New Year’s Resolutions… for the Italy-bound Traveler

Pantheon at night, Rome Forget losing 5 pounds or flossing. Well, you can do those too. But if you're already looking forward to taking a trip to Italy sometime in the New Year, there are some other resolutions to consider making.

Three New Year's resolutions for before you go:

1. Get in good walking shape. I'm constantly surprised by the constant surprise of travelers who, coming to Rome, don't expect to walk very much. For those of us who only log steps from home to car, car to office, there's much more required of your feet — and heart — in Rome than home.

But that's not a bad thing. Walking is one of the best ways to see any Italian city; while you can take cabs, buses and metros, sometimes the only way to get a sense of the winding streets, or even to get to certain sites (hello, Forum and Palatine Hill), is on foot. So if the only thing between you and strolling for 8 hours straight is aerobic endurance, start changing it now. Your body — and wallet, and travel companions — will thank you.

Walking in Rome Walk away, sister.

2. Have a plan for the practicals. Make sure you have an idea of not just what you'll see where, but also how you'll do things like get from the airport to your hotel or avoid long lines for popular sites. Also make sure you know how you'll access money (hint: many places don't accept credit cards, your account can be shut down by your bank unless you tell them you're traveling abroad first, and withdrawing from an ATM is generally far more cost-effective than exchanging hard currency).

[Task prompt]
Copy the passage on New Year's resolutions for Italy travelers from "But that's not" up to and including "Walk away, sister.", swapping "Palatine Hill" for "Capitoline Hill".

[Data]
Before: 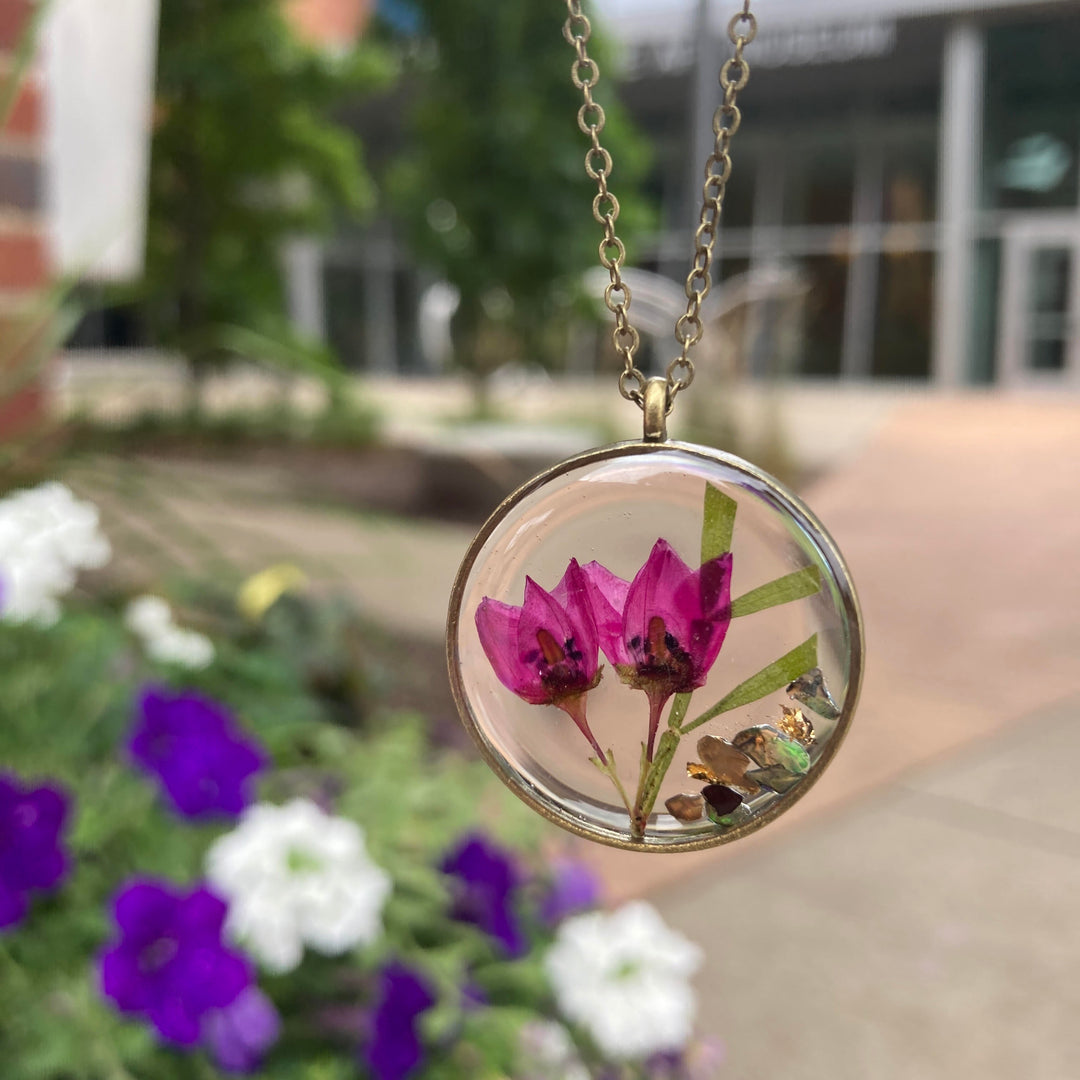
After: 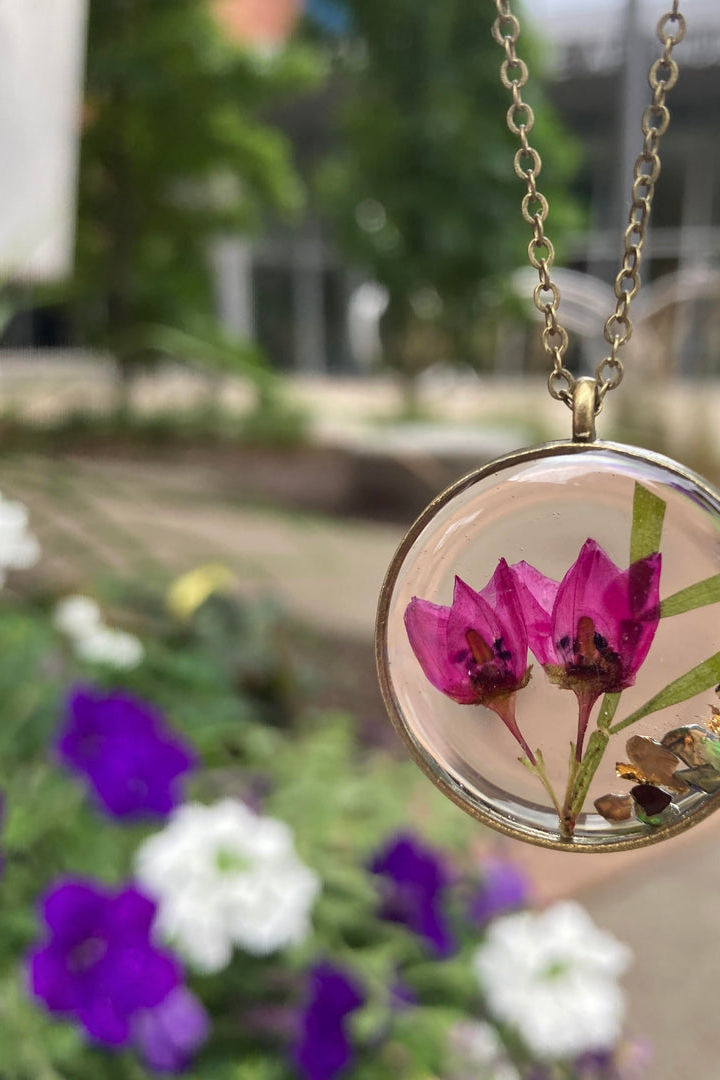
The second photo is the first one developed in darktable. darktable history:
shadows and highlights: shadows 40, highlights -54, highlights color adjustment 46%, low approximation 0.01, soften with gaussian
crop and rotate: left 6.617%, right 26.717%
==
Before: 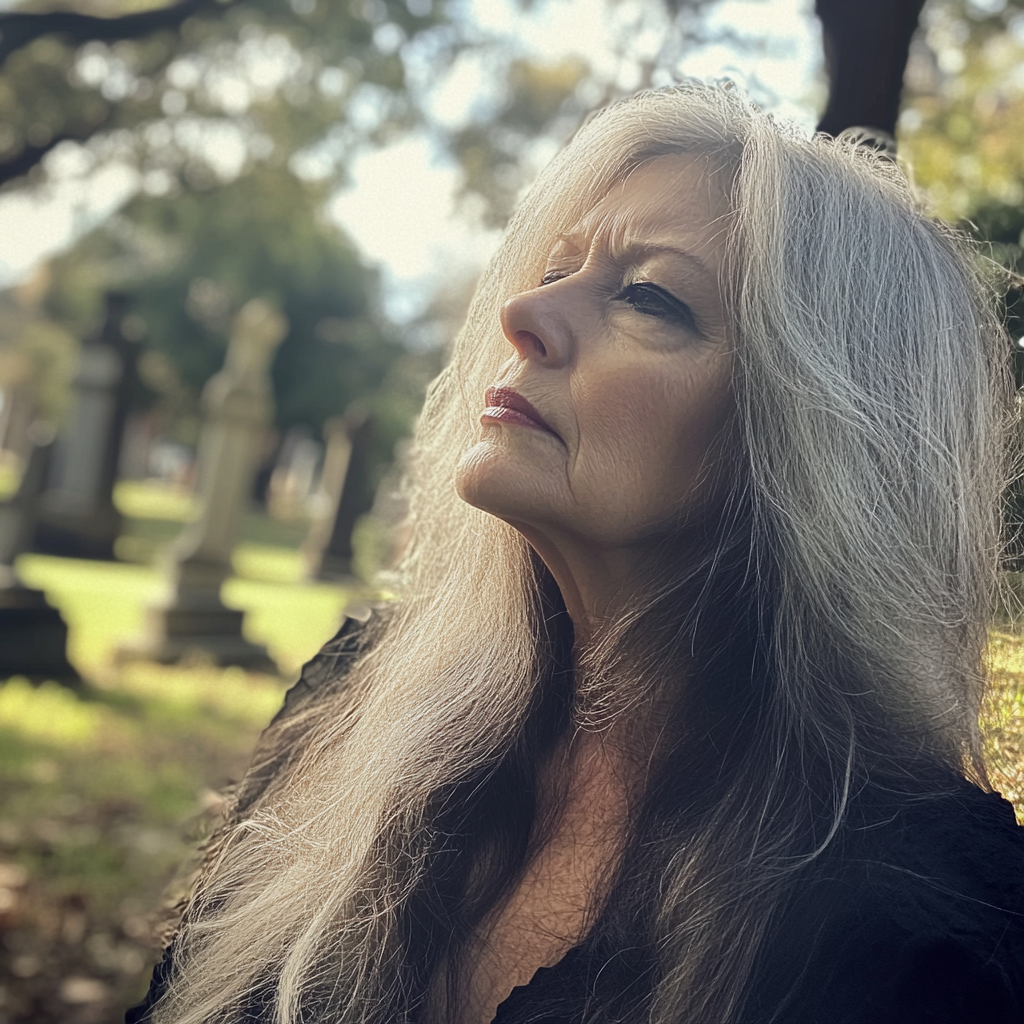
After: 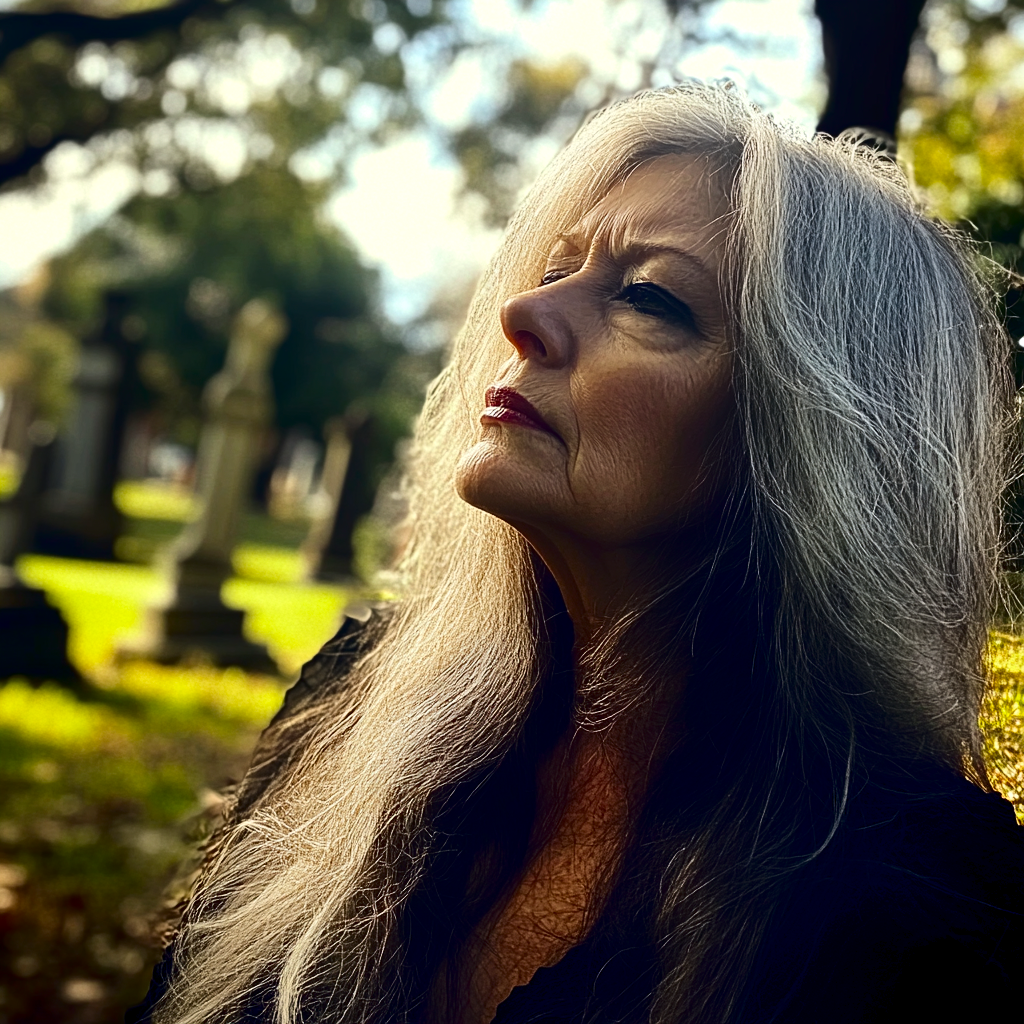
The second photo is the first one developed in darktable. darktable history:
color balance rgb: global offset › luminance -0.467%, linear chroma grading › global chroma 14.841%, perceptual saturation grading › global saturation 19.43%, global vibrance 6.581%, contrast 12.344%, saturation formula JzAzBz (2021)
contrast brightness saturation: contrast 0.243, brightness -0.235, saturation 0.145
* * *
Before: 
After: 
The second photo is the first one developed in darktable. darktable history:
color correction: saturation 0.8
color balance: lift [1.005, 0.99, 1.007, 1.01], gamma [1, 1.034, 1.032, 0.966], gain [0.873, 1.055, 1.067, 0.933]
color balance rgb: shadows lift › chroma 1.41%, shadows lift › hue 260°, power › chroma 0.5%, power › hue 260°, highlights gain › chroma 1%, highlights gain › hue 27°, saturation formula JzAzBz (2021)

[Final result]
But that's not a bad thing. Walking is one of the best ways to see any Italian city; while you can take cabs, buses and metros, sometimes the only way to get a sense of the winding streets, or even to get to certain sites (hello, Forum and Capitoline Hill), is on foot. So if the only thing between you and strolling for 8 hours straight is aerobic endurance, start changing it now. Your body — and wallet, and travel companions — will thank you.

Walking in Rome Walk away, sister.